Extract every line of the listing that contains the string "students". The match is case-sensitive.

__Dataset__:
**********

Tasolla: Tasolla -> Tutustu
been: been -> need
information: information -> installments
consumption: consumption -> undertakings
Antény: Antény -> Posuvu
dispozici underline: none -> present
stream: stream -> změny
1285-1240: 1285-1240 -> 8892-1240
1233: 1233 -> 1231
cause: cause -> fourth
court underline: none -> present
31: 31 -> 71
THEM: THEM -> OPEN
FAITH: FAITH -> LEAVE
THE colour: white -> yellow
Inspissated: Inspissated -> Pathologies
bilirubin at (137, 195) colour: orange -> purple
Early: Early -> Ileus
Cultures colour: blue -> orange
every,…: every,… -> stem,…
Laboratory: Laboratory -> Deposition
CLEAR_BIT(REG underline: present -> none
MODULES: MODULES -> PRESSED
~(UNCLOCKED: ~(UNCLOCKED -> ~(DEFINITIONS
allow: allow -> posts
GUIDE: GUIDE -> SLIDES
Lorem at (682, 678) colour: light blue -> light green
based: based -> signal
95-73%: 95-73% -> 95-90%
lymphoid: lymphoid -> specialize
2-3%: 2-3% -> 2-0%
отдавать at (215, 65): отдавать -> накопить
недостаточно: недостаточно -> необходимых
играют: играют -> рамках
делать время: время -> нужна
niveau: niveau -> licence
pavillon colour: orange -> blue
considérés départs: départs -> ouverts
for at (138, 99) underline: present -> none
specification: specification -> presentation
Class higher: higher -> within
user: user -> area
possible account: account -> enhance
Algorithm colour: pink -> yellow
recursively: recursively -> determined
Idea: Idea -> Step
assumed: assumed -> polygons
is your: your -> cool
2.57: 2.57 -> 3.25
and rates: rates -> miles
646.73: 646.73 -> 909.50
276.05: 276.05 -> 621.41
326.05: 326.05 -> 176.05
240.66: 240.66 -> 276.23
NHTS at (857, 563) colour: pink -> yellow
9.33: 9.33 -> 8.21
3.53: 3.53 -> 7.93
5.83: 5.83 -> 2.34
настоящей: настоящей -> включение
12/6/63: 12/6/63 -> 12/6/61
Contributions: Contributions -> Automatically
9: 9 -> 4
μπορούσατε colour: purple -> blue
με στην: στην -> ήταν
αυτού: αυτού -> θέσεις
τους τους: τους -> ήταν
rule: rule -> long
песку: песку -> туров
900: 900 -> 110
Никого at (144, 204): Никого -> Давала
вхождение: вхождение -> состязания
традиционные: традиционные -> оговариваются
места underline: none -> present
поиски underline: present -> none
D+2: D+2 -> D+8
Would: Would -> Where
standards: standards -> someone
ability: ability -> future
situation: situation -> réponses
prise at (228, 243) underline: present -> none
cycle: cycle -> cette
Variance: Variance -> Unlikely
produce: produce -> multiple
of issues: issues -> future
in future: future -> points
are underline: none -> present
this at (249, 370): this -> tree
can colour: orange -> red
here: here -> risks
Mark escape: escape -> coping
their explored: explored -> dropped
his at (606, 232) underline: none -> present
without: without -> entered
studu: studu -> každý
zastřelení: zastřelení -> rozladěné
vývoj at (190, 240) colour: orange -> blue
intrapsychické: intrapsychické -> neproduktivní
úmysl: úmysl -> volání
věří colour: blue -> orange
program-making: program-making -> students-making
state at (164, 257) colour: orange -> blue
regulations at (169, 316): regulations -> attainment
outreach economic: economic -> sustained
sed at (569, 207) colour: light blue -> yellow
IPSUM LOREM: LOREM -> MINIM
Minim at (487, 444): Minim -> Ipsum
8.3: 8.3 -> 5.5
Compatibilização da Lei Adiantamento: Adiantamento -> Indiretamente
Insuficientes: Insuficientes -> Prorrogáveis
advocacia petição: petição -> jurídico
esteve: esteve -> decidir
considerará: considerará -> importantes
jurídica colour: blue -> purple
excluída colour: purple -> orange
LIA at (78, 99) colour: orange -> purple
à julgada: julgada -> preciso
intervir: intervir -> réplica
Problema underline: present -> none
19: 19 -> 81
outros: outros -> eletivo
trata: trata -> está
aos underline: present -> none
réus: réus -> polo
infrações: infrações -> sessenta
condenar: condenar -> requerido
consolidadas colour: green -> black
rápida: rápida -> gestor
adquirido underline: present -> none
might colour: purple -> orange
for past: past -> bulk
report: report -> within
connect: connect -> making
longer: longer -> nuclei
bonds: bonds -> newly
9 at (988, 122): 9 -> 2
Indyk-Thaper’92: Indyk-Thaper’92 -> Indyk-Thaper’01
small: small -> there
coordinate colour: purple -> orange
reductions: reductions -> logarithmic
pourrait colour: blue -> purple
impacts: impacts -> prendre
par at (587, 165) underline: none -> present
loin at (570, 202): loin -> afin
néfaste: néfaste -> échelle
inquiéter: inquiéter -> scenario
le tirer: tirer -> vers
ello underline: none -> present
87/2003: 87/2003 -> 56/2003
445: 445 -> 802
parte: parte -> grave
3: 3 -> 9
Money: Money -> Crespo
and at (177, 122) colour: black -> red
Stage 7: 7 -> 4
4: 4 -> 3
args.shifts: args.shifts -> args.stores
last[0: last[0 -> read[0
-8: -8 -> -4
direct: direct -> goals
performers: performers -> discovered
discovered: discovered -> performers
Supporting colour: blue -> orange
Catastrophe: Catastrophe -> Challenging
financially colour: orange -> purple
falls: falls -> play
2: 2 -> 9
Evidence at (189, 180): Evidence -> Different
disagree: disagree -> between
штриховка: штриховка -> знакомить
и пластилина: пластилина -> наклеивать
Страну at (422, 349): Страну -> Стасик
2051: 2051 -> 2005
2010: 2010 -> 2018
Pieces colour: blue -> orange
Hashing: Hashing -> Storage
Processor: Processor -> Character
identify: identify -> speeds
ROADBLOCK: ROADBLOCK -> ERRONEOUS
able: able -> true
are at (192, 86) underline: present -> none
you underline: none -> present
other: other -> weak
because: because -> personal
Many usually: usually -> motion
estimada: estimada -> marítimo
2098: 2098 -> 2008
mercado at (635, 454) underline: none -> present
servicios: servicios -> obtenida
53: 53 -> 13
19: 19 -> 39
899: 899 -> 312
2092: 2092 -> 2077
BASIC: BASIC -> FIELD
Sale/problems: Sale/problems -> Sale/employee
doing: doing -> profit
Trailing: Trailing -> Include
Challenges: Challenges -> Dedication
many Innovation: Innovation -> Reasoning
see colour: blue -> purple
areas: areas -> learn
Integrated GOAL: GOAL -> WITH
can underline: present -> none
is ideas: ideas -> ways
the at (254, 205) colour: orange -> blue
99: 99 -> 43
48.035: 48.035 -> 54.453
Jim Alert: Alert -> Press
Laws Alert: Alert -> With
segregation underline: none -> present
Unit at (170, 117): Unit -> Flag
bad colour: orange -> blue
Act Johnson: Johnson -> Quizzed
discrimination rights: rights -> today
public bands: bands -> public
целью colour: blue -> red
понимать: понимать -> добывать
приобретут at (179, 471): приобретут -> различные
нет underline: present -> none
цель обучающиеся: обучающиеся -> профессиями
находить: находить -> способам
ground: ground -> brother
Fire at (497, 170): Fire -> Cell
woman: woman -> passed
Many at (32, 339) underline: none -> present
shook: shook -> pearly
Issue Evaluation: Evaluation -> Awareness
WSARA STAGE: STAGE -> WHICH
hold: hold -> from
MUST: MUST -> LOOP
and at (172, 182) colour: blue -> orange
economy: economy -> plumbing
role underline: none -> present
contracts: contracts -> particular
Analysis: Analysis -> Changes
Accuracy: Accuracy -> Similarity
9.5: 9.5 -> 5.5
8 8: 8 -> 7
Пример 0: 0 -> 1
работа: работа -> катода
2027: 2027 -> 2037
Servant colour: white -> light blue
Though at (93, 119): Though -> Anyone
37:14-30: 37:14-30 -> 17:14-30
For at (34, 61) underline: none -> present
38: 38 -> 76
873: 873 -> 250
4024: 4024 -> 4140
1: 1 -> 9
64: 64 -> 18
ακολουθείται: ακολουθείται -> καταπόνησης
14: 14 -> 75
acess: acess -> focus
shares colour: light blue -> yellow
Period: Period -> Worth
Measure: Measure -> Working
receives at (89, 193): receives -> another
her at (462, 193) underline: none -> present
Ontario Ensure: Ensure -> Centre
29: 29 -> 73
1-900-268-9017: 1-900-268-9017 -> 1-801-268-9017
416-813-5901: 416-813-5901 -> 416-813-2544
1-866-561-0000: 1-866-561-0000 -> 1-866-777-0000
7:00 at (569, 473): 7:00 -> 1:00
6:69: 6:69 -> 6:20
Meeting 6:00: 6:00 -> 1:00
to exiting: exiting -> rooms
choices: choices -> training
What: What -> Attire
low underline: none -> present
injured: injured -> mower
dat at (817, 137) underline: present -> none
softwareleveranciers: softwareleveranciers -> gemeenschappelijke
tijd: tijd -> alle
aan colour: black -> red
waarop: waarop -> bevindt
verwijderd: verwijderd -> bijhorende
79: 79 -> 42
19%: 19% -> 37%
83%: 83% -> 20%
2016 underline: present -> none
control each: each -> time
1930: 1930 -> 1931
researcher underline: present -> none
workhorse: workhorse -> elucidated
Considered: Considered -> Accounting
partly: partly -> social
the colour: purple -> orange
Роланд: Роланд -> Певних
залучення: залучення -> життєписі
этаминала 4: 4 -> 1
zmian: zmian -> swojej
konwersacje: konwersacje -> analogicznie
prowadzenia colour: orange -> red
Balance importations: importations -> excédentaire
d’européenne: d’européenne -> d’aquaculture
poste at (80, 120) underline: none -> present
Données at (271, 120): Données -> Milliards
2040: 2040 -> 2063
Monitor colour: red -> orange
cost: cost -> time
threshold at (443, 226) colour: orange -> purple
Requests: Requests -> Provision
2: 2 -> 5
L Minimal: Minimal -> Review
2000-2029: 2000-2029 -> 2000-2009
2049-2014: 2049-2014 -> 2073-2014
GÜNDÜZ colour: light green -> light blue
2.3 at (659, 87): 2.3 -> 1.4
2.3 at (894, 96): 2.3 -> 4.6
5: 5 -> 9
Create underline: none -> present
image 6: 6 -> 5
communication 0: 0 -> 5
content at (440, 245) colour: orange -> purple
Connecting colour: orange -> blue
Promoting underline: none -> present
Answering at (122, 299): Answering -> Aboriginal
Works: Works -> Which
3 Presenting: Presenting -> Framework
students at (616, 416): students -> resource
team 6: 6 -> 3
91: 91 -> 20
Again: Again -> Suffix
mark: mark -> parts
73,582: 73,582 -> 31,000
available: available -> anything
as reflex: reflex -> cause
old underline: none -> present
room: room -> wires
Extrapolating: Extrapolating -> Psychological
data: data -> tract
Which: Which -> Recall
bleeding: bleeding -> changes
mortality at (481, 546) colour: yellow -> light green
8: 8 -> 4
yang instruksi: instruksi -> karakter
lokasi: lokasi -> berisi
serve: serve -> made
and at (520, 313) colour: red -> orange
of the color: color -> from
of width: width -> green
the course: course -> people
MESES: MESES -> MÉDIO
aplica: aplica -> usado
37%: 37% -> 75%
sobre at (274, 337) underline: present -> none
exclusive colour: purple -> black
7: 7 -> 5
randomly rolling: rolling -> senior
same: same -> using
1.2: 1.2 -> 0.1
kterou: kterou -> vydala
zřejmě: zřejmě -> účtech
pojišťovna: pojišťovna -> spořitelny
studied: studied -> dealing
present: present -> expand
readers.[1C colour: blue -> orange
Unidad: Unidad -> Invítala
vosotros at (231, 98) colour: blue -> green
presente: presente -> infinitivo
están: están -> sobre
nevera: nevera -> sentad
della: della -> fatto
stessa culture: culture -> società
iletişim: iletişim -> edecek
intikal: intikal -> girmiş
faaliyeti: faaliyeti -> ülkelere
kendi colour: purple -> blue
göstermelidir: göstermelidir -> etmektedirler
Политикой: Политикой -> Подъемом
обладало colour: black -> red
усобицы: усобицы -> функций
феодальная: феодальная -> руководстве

**********

__Task output__:
program-making: program-making -> students-making
students at (616, 416): students -> resource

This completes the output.